◆ **Stored data**
• • •
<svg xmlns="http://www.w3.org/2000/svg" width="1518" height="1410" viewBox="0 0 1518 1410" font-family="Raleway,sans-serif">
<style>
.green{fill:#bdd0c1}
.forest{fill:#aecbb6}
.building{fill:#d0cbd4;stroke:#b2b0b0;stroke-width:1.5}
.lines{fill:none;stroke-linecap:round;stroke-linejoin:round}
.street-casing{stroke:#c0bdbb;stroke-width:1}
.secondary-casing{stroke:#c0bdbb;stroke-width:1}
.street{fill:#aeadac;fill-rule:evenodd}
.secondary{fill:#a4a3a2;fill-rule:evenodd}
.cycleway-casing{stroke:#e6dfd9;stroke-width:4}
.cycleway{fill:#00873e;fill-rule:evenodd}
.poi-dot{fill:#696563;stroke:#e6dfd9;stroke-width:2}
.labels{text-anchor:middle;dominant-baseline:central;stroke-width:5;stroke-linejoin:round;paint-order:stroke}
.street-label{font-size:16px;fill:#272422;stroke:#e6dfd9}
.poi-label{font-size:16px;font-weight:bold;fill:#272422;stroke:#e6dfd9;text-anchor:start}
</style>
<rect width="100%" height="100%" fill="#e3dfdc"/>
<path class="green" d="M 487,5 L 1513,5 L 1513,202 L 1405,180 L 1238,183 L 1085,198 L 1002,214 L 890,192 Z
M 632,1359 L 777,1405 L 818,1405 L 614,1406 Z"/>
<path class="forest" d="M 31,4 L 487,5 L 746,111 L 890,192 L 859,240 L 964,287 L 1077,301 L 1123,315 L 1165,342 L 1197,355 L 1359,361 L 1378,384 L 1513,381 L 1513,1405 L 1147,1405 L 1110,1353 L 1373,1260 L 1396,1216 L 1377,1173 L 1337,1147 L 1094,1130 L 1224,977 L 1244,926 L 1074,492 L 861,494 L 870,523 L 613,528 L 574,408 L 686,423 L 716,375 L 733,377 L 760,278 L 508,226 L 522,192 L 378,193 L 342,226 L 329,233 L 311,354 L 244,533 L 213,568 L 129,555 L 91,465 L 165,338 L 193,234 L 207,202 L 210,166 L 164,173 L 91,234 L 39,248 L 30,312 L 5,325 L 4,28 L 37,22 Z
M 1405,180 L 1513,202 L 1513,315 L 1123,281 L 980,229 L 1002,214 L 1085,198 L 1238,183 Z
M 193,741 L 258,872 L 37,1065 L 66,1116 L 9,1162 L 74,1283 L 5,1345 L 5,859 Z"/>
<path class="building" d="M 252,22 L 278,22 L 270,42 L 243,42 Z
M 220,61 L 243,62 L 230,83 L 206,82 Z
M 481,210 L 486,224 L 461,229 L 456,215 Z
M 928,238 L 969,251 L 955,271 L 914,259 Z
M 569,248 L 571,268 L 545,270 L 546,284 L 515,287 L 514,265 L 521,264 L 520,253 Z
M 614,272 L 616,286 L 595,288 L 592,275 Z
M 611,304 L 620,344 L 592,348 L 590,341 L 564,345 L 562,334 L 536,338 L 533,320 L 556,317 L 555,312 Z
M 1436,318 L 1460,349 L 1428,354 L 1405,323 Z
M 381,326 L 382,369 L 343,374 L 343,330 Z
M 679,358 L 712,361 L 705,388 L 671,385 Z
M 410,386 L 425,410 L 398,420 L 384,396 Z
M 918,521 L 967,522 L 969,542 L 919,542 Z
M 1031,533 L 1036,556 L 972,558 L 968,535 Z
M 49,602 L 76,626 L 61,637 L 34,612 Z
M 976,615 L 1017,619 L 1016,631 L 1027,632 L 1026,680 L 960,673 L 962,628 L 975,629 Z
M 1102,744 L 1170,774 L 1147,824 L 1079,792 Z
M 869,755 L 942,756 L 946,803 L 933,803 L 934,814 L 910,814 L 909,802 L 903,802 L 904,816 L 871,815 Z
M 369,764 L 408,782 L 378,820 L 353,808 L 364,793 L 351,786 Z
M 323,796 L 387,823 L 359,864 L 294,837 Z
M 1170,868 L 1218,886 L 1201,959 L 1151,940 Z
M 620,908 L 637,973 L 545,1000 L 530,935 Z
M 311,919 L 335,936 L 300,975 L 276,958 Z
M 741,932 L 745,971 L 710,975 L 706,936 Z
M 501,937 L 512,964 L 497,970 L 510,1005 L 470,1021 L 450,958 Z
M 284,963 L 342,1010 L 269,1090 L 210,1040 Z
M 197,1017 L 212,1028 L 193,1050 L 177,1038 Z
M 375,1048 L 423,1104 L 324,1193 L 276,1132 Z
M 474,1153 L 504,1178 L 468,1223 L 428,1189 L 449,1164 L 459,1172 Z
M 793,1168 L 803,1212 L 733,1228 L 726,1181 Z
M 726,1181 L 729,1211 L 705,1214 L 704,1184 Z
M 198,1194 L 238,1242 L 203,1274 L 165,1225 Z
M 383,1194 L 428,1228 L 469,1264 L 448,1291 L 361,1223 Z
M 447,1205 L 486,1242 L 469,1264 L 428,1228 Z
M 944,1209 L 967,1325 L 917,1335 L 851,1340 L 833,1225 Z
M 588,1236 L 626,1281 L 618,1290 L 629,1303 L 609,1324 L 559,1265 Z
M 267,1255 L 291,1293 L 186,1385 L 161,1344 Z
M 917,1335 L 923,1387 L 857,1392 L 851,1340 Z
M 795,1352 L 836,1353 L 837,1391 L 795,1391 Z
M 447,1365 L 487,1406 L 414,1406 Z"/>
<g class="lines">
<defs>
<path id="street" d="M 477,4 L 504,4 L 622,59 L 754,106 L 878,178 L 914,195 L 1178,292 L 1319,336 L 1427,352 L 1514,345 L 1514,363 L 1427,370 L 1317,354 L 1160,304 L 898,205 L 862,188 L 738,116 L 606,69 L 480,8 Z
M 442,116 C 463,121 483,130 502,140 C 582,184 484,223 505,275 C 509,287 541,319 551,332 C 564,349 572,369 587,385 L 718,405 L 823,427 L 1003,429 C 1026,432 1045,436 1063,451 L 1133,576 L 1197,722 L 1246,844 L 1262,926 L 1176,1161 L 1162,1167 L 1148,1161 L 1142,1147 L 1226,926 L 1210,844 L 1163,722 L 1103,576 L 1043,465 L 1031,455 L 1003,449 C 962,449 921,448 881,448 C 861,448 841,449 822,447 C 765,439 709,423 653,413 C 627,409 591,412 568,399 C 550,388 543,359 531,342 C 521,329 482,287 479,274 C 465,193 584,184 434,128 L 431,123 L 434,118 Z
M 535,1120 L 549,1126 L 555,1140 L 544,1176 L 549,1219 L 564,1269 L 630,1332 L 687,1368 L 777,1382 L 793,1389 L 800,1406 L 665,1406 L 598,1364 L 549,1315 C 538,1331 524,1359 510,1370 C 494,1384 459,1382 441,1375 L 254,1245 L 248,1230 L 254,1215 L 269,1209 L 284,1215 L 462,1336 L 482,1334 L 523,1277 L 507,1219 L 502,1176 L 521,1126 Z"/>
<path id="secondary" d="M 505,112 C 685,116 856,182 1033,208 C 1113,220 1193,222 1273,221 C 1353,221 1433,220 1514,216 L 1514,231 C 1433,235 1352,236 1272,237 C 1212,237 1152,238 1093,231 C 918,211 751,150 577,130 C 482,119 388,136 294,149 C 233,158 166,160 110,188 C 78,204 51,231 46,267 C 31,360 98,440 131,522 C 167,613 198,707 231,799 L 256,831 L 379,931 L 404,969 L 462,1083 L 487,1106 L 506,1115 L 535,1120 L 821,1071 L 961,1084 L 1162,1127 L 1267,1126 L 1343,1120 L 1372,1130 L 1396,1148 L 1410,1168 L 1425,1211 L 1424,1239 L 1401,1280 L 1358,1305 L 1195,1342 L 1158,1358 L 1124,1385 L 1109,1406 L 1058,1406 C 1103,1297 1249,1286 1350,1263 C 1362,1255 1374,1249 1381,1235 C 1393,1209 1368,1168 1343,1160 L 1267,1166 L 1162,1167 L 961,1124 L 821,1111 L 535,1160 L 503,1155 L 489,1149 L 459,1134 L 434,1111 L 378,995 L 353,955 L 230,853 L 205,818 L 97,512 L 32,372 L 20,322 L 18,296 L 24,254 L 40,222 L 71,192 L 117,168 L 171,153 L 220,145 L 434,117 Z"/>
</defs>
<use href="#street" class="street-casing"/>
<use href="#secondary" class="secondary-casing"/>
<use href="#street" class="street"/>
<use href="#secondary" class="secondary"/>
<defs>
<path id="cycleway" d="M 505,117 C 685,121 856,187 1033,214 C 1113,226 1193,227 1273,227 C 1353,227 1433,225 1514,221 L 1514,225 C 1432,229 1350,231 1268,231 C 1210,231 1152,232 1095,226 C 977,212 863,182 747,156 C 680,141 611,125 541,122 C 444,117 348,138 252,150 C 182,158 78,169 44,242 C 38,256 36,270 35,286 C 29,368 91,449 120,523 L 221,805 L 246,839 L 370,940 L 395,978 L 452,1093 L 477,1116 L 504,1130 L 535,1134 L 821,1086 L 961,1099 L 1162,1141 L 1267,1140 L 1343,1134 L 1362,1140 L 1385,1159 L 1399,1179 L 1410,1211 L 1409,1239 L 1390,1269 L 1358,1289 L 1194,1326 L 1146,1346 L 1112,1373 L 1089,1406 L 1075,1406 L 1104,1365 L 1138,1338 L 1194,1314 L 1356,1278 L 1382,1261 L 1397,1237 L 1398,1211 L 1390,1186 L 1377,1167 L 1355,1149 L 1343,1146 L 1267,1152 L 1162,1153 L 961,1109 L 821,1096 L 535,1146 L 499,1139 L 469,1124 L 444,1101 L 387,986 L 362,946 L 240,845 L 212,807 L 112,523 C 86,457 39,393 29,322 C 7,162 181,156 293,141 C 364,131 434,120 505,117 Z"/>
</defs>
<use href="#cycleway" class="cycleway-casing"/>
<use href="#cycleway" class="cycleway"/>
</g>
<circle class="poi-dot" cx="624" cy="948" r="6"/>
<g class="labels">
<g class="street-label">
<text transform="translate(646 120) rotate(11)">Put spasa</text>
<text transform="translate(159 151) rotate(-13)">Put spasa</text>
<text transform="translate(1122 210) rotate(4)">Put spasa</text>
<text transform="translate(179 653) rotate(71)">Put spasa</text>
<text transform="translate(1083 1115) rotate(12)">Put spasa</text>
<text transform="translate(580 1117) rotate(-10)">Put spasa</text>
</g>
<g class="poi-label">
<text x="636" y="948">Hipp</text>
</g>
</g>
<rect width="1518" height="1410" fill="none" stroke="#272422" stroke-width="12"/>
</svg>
• • •
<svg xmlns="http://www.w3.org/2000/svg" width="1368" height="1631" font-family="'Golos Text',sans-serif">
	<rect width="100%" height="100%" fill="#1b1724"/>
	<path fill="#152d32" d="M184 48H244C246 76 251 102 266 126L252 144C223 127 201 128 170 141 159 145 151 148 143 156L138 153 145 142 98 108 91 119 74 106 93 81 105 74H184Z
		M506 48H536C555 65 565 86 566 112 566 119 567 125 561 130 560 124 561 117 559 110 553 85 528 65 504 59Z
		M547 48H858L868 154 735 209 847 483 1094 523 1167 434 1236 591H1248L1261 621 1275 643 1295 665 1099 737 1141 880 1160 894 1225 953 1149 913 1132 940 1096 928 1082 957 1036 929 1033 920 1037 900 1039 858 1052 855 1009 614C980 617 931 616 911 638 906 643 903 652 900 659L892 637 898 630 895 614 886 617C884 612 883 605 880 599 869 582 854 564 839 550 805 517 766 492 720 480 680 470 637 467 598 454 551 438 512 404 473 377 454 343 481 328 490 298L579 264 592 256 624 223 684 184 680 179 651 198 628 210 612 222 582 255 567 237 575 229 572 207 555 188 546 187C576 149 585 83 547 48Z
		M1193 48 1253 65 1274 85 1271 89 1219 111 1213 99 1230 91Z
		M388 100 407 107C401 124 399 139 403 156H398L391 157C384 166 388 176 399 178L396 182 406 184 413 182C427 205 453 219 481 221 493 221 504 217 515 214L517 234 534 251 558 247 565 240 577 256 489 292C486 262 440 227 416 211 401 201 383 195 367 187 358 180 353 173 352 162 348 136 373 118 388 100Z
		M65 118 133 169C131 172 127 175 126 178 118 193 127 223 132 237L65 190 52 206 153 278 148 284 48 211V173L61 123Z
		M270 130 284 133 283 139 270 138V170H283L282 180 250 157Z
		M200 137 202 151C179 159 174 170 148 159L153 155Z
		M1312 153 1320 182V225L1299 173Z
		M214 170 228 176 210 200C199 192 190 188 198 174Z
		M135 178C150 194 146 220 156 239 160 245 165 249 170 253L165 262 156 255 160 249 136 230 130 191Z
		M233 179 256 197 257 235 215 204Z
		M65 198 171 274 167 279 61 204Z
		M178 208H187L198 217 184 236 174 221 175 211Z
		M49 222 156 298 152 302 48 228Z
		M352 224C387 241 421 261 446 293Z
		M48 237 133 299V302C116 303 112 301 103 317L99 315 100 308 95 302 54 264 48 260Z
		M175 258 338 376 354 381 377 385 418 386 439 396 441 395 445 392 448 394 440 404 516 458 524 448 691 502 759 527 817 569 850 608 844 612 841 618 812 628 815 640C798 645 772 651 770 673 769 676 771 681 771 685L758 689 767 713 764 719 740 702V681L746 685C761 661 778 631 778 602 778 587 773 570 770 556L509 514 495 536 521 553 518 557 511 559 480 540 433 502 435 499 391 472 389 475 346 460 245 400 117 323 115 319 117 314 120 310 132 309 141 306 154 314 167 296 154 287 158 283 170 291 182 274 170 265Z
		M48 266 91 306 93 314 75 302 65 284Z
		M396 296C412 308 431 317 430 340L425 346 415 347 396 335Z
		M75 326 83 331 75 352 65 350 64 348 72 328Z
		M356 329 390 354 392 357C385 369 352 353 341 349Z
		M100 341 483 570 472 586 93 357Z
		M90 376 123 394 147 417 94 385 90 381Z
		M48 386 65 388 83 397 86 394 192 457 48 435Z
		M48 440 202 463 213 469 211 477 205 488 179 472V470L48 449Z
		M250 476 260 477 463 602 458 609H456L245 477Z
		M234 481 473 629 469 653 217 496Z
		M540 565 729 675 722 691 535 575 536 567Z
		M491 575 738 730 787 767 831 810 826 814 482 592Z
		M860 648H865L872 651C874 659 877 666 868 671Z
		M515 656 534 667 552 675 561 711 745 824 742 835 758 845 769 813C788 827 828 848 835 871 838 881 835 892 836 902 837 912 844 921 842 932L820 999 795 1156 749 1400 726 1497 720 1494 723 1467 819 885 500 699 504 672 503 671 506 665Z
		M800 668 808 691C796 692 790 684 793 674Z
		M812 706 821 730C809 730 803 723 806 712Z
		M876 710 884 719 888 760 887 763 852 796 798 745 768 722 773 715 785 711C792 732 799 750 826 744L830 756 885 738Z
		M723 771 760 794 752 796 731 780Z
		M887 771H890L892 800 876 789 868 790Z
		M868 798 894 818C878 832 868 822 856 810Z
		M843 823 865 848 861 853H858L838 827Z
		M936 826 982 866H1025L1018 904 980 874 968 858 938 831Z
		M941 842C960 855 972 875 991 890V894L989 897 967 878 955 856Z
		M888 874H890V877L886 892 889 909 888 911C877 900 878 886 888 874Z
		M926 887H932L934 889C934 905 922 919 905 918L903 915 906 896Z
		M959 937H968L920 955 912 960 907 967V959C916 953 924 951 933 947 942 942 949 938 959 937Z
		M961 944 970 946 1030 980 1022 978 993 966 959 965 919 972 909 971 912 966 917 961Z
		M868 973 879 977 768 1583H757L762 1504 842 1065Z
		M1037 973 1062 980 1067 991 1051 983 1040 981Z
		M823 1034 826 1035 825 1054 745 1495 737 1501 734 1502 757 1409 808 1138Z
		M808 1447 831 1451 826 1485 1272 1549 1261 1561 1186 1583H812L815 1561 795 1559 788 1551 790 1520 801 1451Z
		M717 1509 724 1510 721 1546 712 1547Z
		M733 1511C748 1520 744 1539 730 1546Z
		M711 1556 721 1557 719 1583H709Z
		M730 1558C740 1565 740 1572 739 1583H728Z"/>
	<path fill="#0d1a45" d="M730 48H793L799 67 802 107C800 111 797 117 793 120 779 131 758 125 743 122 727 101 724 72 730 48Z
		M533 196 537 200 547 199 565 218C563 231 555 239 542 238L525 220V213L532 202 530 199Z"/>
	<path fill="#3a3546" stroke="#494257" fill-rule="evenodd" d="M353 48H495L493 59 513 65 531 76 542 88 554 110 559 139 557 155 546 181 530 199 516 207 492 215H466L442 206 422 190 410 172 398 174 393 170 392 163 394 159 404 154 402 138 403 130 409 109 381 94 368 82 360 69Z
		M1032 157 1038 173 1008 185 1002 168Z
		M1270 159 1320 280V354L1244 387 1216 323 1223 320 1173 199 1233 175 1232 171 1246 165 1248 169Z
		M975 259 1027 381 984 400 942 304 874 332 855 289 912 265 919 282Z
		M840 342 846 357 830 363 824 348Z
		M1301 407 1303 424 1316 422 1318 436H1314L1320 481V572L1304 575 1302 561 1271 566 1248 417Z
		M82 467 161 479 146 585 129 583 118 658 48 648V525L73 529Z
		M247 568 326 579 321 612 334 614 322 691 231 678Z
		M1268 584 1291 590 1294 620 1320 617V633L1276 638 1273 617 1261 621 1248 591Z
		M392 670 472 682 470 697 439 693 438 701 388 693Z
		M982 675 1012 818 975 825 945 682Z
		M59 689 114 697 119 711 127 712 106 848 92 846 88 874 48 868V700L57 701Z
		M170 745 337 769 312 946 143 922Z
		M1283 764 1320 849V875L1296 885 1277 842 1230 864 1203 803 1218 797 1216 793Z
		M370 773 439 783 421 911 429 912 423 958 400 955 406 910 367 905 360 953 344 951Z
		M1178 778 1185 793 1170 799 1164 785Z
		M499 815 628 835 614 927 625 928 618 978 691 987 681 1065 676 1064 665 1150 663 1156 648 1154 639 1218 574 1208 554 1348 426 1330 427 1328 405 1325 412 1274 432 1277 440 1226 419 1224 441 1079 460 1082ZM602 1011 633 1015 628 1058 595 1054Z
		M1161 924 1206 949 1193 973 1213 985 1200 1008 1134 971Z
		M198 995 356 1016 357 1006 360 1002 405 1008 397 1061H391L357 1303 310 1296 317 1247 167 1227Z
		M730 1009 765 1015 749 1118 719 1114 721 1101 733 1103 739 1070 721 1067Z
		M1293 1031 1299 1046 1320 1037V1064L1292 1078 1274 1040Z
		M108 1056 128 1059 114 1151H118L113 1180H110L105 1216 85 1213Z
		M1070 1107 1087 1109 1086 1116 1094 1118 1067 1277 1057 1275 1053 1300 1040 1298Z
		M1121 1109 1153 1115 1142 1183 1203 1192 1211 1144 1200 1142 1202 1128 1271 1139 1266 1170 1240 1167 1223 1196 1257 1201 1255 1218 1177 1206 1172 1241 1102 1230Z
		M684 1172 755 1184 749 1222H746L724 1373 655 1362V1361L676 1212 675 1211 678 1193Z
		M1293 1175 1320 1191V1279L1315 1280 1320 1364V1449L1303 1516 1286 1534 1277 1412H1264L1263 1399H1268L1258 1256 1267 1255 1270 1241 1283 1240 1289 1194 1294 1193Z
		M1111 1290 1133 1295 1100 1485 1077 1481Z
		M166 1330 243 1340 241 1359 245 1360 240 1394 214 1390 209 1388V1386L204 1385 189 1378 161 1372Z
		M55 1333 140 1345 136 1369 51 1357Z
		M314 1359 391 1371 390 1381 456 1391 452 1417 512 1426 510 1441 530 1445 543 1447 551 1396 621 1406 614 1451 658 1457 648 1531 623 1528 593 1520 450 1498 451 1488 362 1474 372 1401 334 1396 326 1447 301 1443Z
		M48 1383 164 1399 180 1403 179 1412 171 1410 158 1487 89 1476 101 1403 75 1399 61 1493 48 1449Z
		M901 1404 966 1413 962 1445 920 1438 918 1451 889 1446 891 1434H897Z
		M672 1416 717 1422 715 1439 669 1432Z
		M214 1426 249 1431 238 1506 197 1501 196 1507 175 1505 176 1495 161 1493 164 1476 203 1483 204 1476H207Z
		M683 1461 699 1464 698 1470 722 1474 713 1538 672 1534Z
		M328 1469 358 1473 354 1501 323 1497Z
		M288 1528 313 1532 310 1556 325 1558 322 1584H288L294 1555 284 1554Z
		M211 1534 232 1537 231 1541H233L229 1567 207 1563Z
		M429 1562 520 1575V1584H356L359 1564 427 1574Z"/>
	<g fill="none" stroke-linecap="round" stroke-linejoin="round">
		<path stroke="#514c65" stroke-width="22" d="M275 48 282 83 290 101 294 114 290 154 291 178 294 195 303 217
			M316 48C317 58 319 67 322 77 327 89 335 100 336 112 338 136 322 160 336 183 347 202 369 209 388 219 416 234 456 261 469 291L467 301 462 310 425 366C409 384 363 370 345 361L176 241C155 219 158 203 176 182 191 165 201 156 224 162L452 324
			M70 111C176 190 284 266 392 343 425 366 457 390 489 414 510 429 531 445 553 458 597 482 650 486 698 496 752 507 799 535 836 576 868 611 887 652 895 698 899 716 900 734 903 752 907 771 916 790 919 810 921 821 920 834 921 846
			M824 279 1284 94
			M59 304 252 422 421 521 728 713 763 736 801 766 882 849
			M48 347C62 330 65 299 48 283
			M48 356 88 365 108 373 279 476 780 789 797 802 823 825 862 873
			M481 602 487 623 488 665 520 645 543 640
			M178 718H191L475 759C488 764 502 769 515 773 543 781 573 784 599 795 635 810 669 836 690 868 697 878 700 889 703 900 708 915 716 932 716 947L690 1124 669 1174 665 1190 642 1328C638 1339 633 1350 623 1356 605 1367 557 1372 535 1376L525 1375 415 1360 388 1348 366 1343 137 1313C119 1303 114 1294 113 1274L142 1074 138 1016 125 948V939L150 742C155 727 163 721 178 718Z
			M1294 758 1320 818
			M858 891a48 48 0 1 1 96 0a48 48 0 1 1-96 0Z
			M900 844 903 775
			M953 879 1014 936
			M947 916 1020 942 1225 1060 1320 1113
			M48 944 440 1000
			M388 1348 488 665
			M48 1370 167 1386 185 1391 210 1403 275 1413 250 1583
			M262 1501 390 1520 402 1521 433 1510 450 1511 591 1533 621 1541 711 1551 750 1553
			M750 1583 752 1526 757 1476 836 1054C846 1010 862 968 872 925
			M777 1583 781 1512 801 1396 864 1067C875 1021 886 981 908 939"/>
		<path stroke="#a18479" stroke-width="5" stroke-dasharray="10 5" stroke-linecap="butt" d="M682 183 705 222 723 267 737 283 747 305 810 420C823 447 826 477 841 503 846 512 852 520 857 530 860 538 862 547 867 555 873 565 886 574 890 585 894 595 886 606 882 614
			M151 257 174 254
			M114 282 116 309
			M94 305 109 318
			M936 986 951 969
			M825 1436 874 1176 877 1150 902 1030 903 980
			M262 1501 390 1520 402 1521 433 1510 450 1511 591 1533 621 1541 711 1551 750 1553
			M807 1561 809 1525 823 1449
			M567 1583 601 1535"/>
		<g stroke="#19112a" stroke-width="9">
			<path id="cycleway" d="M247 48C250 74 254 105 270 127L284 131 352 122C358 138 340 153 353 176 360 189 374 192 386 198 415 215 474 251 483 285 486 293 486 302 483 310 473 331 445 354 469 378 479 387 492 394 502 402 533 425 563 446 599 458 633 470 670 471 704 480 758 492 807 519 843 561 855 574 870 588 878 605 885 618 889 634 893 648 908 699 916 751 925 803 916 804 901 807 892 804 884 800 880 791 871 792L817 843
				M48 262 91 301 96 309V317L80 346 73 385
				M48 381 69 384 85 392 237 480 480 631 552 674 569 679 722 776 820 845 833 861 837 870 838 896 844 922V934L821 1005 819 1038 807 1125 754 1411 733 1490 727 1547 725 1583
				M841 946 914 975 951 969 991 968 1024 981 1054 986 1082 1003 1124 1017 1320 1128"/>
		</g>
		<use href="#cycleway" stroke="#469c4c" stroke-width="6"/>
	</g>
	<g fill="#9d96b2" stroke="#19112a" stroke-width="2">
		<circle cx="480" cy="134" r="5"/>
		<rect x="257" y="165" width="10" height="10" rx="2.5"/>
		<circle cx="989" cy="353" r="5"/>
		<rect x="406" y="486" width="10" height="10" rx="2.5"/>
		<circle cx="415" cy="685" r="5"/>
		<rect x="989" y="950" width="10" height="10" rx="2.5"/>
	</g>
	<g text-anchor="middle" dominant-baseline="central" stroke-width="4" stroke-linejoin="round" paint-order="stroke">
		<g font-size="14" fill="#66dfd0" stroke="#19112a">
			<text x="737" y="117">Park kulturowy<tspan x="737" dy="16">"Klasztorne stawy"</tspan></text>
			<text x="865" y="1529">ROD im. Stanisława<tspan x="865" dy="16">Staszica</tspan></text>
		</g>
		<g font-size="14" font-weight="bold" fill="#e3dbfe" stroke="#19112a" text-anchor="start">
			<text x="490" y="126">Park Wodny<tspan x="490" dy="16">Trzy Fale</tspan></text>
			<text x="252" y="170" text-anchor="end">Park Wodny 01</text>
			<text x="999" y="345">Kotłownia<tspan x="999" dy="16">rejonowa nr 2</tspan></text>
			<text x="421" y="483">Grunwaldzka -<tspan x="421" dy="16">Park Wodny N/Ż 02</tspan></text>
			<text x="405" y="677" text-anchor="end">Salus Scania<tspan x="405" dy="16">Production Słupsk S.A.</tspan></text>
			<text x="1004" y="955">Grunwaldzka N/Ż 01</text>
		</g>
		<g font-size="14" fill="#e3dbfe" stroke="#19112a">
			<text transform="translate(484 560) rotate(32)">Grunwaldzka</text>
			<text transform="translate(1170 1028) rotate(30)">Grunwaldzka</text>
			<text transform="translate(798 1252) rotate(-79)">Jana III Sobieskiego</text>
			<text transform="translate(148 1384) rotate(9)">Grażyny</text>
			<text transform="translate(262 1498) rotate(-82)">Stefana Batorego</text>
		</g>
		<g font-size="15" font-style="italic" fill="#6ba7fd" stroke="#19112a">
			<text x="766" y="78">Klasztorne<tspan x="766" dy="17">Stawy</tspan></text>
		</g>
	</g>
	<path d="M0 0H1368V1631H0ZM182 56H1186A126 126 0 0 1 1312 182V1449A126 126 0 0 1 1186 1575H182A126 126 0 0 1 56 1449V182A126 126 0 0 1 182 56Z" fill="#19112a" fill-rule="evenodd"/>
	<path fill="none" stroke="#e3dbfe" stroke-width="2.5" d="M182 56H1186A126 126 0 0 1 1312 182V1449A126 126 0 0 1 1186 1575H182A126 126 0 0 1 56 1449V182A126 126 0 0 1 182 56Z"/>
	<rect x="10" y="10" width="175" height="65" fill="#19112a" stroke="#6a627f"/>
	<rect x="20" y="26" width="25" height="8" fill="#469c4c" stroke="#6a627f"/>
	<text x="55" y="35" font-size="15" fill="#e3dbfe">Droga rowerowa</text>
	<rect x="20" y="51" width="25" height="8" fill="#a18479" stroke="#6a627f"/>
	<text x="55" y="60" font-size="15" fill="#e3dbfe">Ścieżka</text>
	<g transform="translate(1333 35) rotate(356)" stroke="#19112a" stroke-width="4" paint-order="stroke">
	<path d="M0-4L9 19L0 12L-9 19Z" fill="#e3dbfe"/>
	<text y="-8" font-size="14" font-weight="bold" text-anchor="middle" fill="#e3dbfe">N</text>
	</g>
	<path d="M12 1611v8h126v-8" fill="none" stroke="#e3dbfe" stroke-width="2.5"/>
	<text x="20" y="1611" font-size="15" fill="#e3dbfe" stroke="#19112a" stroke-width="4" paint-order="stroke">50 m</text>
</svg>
• • •
◆ **What you will do**
Among the entries above, identify all lines with "casing" and copy them.

◆ **Output**
.street-casing{stroke:#c0bdbb;stroke-width:1}
.secondary-casing{stroke:#c0bdbb;stroke-width:1}
.cycleway-casing{stroke:#e6dfd9;stroke-width:4}
<use href="#street" class="street-casing"/>
<use href="#secondary" class="secondary-casing"/>
<use href="#cycleway" class="cycleway-casing"/>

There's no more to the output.